Korupcja w Charkowie

Podobnie rzecz ma się z innymi dyscyplinami sportu, szczególnie dotyczy to piłki nożnej. Futbol na Ukrainie od kilku lat zmaga się z wieloma problemami. Począwszy od politycznych, poprzez te finansowe, a na kwestiach korupcyjnych skończywszy. W zeszłym sezonie UEFA wykluczyła z eliminacji Ligi Mistrzów zespół Metalista Charków. Decyzja ta miała związek z czynami korupcyjnymi, których miał się rzekomo dopuścić dyrektor sportowy klubu Jewhen Krasnikow. Chodziło o wygrany przez Metalist 4-0 mecz z Karpatami Lwów w kwietniu 2008 roku. Zespół z Charkowa dodatkowo został pozbawiony trzeciego miejsca w Mistrzostwach Ukrainy sezonu 2007/08.

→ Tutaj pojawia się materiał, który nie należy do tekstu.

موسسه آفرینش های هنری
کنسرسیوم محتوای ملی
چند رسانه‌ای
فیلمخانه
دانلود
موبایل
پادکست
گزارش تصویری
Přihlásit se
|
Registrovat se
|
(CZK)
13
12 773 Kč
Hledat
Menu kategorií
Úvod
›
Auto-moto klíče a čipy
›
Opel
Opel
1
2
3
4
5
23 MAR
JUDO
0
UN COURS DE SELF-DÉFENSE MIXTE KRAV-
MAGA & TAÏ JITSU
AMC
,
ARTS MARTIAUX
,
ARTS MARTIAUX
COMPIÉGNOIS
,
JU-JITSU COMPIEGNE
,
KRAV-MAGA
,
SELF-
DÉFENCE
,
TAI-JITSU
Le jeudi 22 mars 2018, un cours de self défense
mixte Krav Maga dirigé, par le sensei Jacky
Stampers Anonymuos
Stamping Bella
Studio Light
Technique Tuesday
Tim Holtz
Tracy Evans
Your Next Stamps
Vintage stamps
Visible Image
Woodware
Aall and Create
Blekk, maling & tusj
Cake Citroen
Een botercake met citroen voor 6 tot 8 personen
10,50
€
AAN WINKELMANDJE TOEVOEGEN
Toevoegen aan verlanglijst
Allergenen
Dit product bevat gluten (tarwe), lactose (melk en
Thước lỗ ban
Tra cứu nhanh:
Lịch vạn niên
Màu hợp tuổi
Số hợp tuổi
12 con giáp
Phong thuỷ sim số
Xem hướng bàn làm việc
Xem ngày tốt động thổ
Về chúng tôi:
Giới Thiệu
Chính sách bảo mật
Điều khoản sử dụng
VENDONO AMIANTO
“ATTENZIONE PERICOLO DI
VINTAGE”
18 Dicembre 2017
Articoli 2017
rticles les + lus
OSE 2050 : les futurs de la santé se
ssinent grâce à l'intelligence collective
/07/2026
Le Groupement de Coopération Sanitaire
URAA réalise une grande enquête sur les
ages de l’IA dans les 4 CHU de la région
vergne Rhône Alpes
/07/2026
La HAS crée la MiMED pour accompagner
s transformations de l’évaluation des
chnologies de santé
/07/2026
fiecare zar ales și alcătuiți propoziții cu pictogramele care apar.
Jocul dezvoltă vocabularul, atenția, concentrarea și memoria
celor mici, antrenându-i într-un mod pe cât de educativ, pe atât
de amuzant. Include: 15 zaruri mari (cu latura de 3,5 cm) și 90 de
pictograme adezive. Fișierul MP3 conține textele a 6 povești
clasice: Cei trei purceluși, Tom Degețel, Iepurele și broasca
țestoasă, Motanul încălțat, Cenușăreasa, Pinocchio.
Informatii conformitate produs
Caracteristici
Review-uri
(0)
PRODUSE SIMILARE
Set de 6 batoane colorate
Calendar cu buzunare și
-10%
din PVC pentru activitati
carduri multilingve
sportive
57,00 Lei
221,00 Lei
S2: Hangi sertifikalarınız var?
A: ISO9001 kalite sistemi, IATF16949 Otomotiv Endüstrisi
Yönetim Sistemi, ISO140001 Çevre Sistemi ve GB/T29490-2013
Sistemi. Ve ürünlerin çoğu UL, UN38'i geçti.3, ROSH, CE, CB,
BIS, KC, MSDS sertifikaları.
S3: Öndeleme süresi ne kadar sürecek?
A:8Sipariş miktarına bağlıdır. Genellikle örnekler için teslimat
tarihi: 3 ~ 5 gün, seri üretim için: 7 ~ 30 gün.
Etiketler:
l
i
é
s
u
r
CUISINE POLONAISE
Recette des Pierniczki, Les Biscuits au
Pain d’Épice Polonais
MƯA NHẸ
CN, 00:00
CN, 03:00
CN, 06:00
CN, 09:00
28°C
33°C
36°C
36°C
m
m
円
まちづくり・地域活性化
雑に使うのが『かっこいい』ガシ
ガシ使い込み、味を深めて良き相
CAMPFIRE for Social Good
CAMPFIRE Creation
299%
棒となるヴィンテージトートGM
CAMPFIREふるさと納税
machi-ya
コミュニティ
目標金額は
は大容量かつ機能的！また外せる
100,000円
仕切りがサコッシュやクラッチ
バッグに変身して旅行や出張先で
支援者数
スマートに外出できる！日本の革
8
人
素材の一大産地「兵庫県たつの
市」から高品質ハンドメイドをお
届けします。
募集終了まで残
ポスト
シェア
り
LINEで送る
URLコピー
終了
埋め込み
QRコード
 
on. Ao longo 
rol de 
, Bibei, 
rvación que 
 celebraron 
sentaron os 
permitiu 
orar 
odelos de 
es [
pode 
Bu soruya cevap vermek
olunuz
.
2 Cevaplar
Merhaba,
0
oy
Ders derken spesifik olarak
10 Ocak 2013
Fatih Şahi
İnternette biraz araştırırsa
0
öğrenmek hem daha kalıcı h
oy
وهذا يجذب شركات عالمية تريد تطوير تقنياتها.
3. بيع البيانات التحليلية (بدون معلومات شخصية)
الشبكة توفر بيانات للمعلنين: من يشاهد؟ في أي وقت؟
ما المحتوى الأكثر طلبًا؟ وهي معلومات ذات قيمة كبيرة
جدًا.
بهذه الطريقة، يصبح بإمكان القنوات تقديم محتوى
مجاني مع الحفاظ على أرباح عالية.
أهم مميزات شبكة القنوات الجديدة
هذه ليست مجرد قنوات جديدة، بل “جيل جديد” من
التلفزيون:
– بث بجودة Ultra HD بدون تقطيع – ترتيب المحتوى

Kontrasty finansowe Premier Lihy

Szachtar Donieck, Dynamo Kijów, Metalist Charków czy Dnipro Dnipropietrowsk od lat stanowią o sile ukraińskiego futbolu. Zespoły te od wielu lat grają w europejskich pucharach. Właścicielami tych klubów są bogaci oligarchowie, którzy nie szczędzą pieniędzy na finansowanie klubów. Ale jest też druga strona medalu. Kluby, które ledwo co wiążą koniec z końcem. Przed dwoma laty właśnie za długi karnie zdegradowany z ekstraklasy został Krywbas Krzywy Róg. Na początku zeszłego sezonu z Premier Lihy wycofał się Arsenał Kijów. Z problemami finansowymi borykają się zespoły Wołynia Łuck czy Karpat Lwów. Te kłopoty wynikają także z faktu, że niektórym oligarchom znudziło się już finansowanie drużyn, albo jak w przypadku właściciela Karpat, Petro Dymińskiego, który to popadł w konflikt z władzami Lwowa. Niektórych właścicieli klubów dotknął kryzys gospodarczy lub źle zainwestowali pieniądze. Tak było choćby w przypadku właściciela Dnipro Dnipropietrowsk, Ihora Kołomojskiego. Tutaj także należy podkreślić, że pozycja oligarchów w życiu społeczno – politycznym Ukrainy zależy głównie od tego jaką frakcję polityczną popierają i czy jest ona obecnie u władzy.

Krym pod kontrolą Rosji


Jeszcze w zeszłym sezonie PFK Sewastopol oraz Tawrija Symferopol grały w ukraińskiej ekstraklasie. Zespół z Sewastopola zapewnił sobie utrzymanie, natomiast drużyna z Symferopola zajęła przedostatnie miejsce i spadła z Premier Lihy. Jednak wszystko wskazuje na to, że obu zespołów zabraknie w tym sezonie w rozgrywkach na Ukrainie. Po tym gdy Rosja przyłączyła Półwysep Krymski oba kluby zmieniły nazwę. PFK Sewastopol teraz funkcjonuje pod nazwą FK BSF (Piłkarski Klub Floty Czarnomorskiej), natomiast Tawrija zmieniła nazwę na FK Skif. Razem z trzema następnymi klubami występującymi dotąd w niższych ligach ukraińskich (Żemczużyna Jałta, Okiean Kercz i Achtiar Sewastopol), mają otrzymać pozwolenie na udział w rozgrywkach niższych lig piłkarskich w Rosji. Oficjalnie Rosyjska Federacja Piłkarska nie podjęła jeszcze decyzji, ale wszystko wskazuje na to, że pięć klubów z Krymu niebawem dołączy do tamtejszych rozgrywek ligowych.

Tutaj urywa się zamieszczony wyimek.